It’s fair to say that there’s been a trend in Second Life to build, present and photograph sims that represent small villages at a somewhat remote beach or houses that are more or less isolated in the countryside – places such as The Mill, at Lemon Beach, and Whimberly, which illustrate this post. Certainly, regions like those tend to be beautiful. Still, beauty doesn’t seem enough to explain the fascination that they exert.
Whimberly is a sim where spring flourishes with its natural (or virtual, to be more precise) charm. Among flowers and watercourses, a couple of houses and some other buildings, such as a lighthouse, can be seen, without really dominating the landscape (though sometimes creating visual points of interest, especially for photos).
The place conveys the idea of calmness and may work as a vehicle for relaxation. It carries a certain peace, arousing in us that contemplative spirit of someone who finds themselves before placidity – and that, I would say, is what’s behind the attraction that sims like Whimberly have been exerting on many of us, SL residents.
It’s obvious that we need some relaxation, either for recharging our batteries or for reducing anxiety. It’s not unusual to see Second Life being used by its residents as a way (probably not as the only way, but still as part of a strategy) for achieving that. And countryside or suburban places, or even small beaches, may be perfect for such a goal.
It is well known that natural elements are good for relaxation: watching trees, contemplating flower fields, being close to water (if they are not turbulent) – all that may contribute to building in us the sensation of tranquility. There are different theories to explain the mechanism by which nature has that effect on us. They vary from a cultural tendency we allegedly have of looking at natural environments in a romantic way to the idea that natural items may have a rhythm, such as a moderate wind moving the leaves on a tree, that drive us away from static monotony but still do not represent an uncontrolled flood of stimuli for our minds.
This is also what we see at The Mill. As its profile says, the place is “inspired by a Danish vacation island” (I don’t know whether a particular one or just the generic idea of an island in Denmark). The sim looks like a rural beach, if we can say so, with horses and cows, a shepherd leading his sheep somewhere… In such an environment, there seems to be more contact with natural elements, such as water, gentle wind, trees, flowers and birds.
To a great extent, what makes sims like The Mill or Whimberly a tool to help building tranquility is the idea that they carry of contact with nature. And it’s curious to notice that there’s been some evidence out there that both the direct contact with nature and the visual representation of it, such as pictures of calm natural landscapes, have similar effects (though maybe in different degrees). I don’t know of any research measuring the influence of virtual representations of nature, such as those found in Second Life, on inspiring calmness in people – but, if photos help to build tranquility, we could maybe reach an equivalent result by resorting to virtual reality. And, why not, by means of seeing pics of virtual environments – which may explain why so many of us like to take shots of those sims in SL.

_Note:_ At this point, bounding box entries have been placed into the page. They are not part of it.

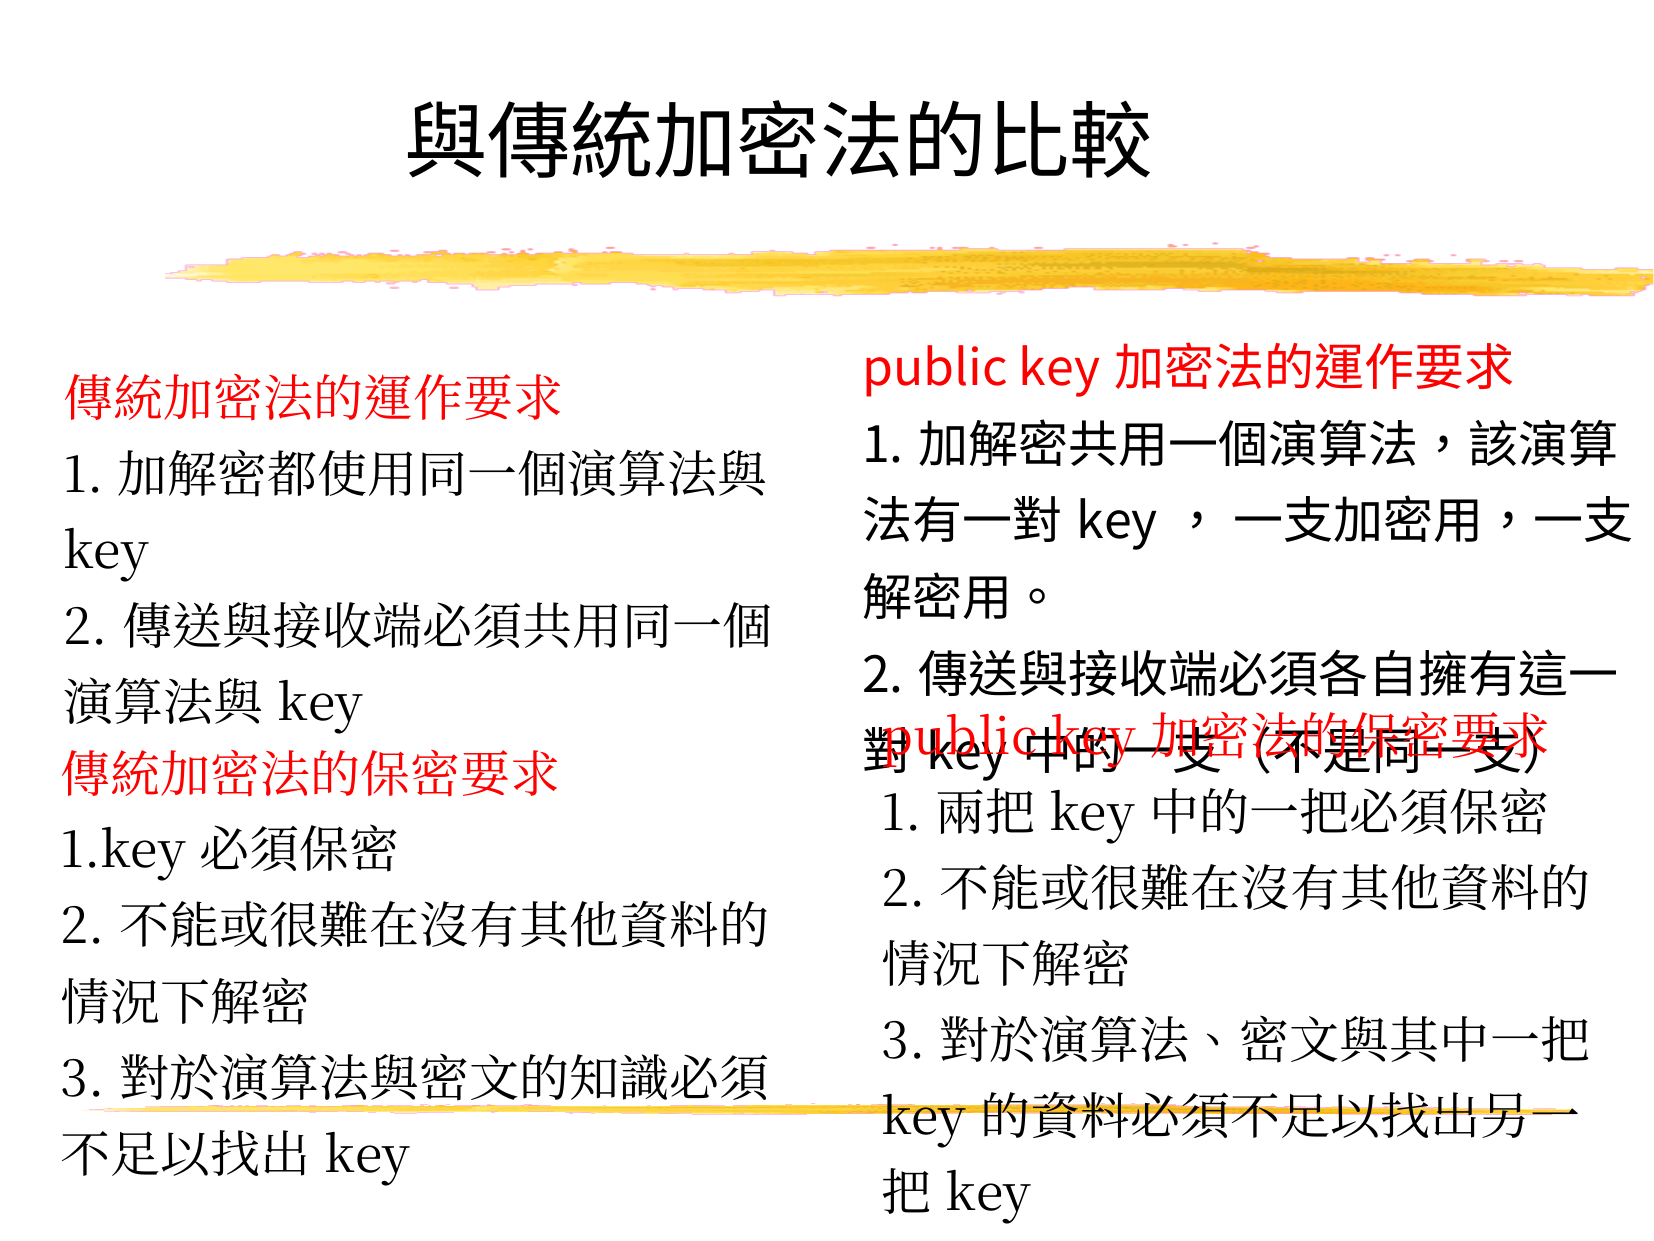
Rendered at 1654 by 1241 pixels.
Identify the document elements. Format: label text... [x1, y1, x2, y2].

picture [82, 1102, 887, 1117]
text_box public key加密法的運作要求 1.加解密共用一個演算法，該演算法有一對key， 一支加密用，一支解密用。 2.傳送與接收端必須各自擁有這一對key中的一支（不是同一支） [862, 323, 1639, 686]
title 與傳統加密法的比較 [76, 28, 1482, 235]
text_box 傳統加密法的運作要求 1.加解密都使用同一個演算法與key 2.傳送與接收端必須共用同一個演算法與key [63, 354, 805, 657]
picture [165, 237, 1654, 308]
text_box public key加密法的保密要求 1.兩把key中的一把必須保密 2.不能或很難在沒有其他資料的情況下解密 3.對於演算法、密文與其中一把key的資料必須不足以找出另一把key [881, 692, 1620, 1116]
text_box 傳統加密法的保密要求 1.key必須保密 2.不能或很難在沒有其他資料的情況下解密 3.對於演算法與密文的知識必須不足以找出key [60, 730, 807, 1093]
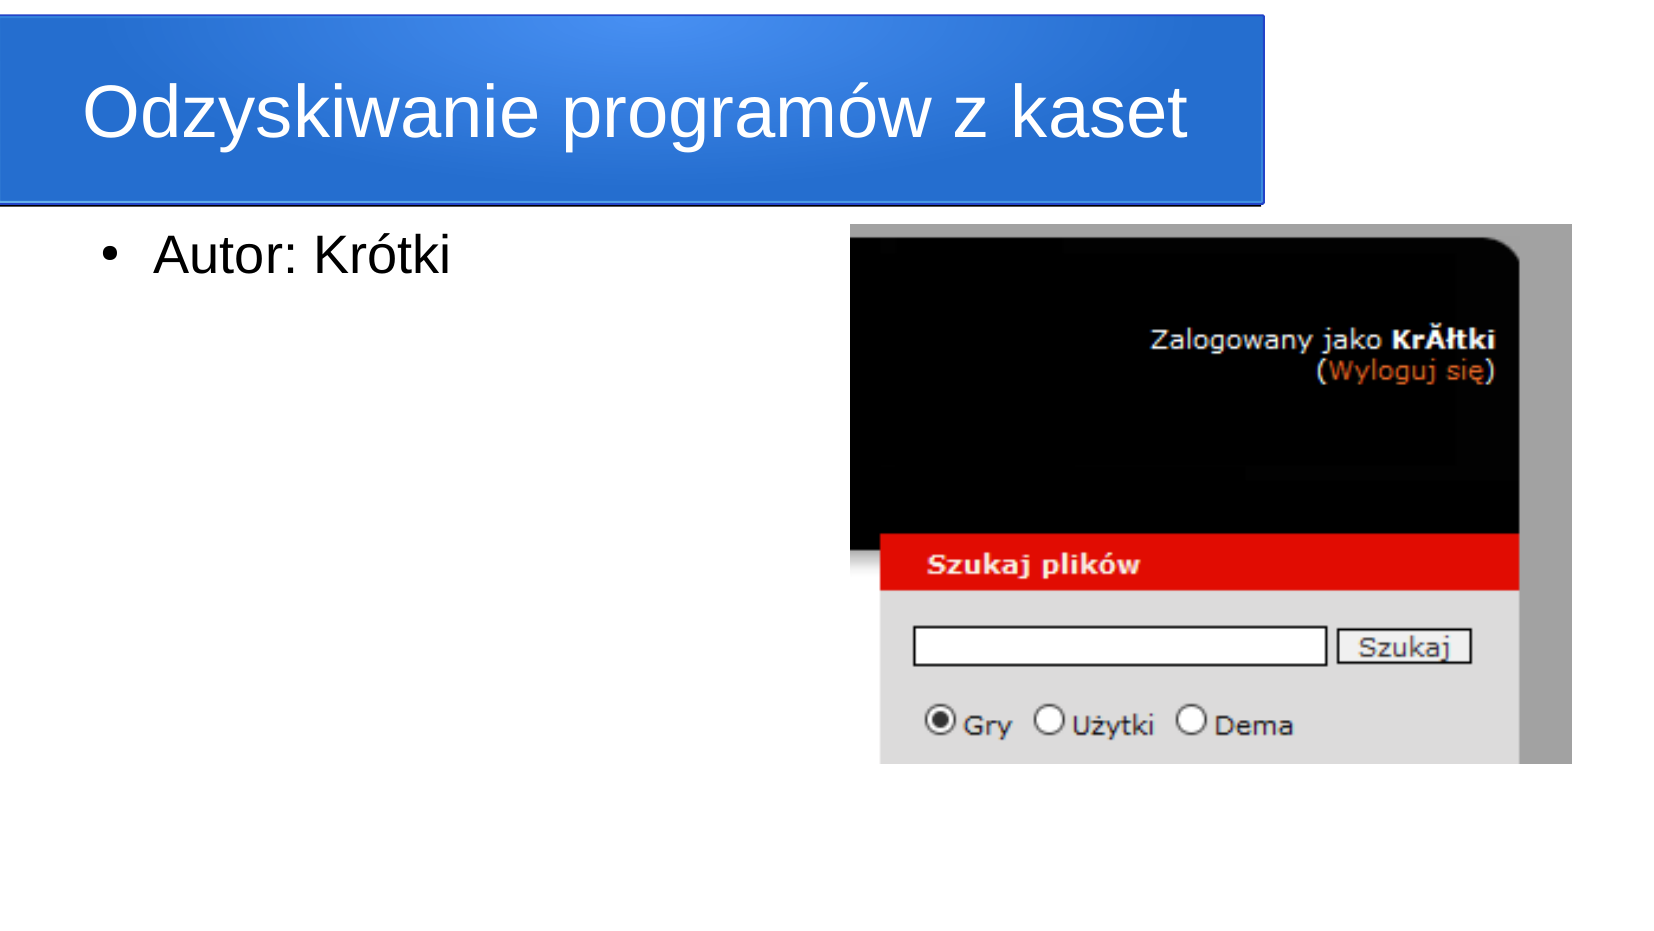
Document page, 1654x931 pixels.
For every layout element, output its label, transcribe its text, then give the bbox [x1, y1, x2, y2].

list Autor: Krótki [82, 224, 809, 764]
title Odzyskiwanie programów z kaset [82, 35, 1235, 189]
picture [850, 224, 1572, 764]
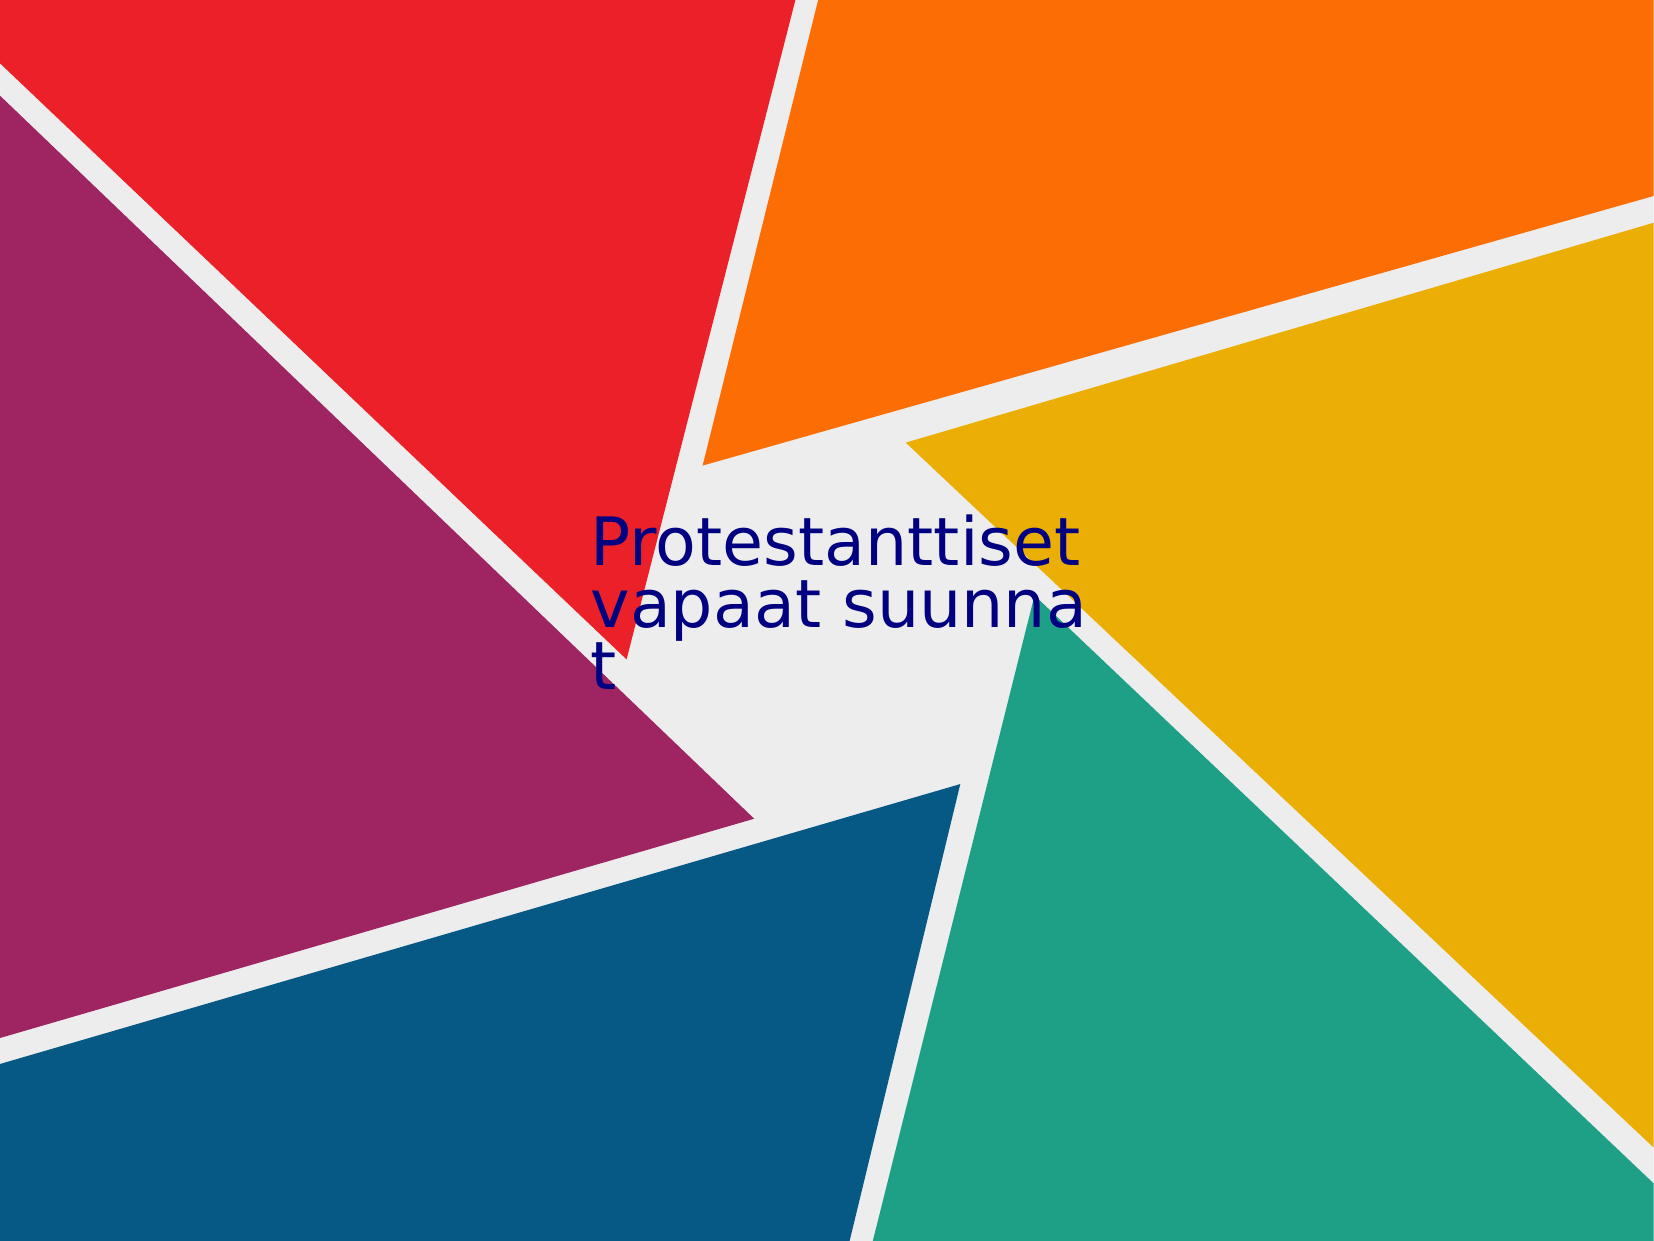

I would also risk to say that having (man-made) representations of man-made buildings in those sims, together with the (man-made) representations of natural items, plays a double function. On the one hand, it helps creating visual points of interest, as I said before, especially for pics: sometimes, in a more open space, the landscape gets lost if our camera cannot focus on something specific. That specific thing may be a bird, a person, a particular geological formation, but in many cases it may also be a house or a windmill, for instance.
On the other hand, when we are talking about tranquility, it’s worth noticing that our idea of nature may differ a lot from actual nature. Though a picture of a field of flowers may look like a tranquil landscape in our minds, being in the middle of flowers could in fact result in an allergy crisis; laying on the grass could culminate in an attack by ants; calm winds could become stronger and bring storms with them. So, even if all those things may still happen, having man-made buildings in places like those can feed the illusion of a domesticated landscape, without those risks – as if humans would dominate nature and eliminate its unwanted features.
Of course, in a virtual environment like Second Life, it’s actually all man-made: natural landscapes are 3D constructs that won’t have any of those unwanted items (unless one really wants them for some effect). Still, placing representations of human-made buildings in sims like Whimberly or The Mill could function as a reflection of how all that works in our mind – if my hypothesis is right, of course.
The popularity of rural sims in SL could be, thus, not only due to the beauty that they carry with them. The fact that they display both natural and human-made elements in a certain balance may contribute to making them an instrument of relaxation, of easing tensions, of relief – which may help explain the trend that those sims represent in Second Life. After all, if tranquility means some detachment of the normal routines of first life, why not searching for it in SL?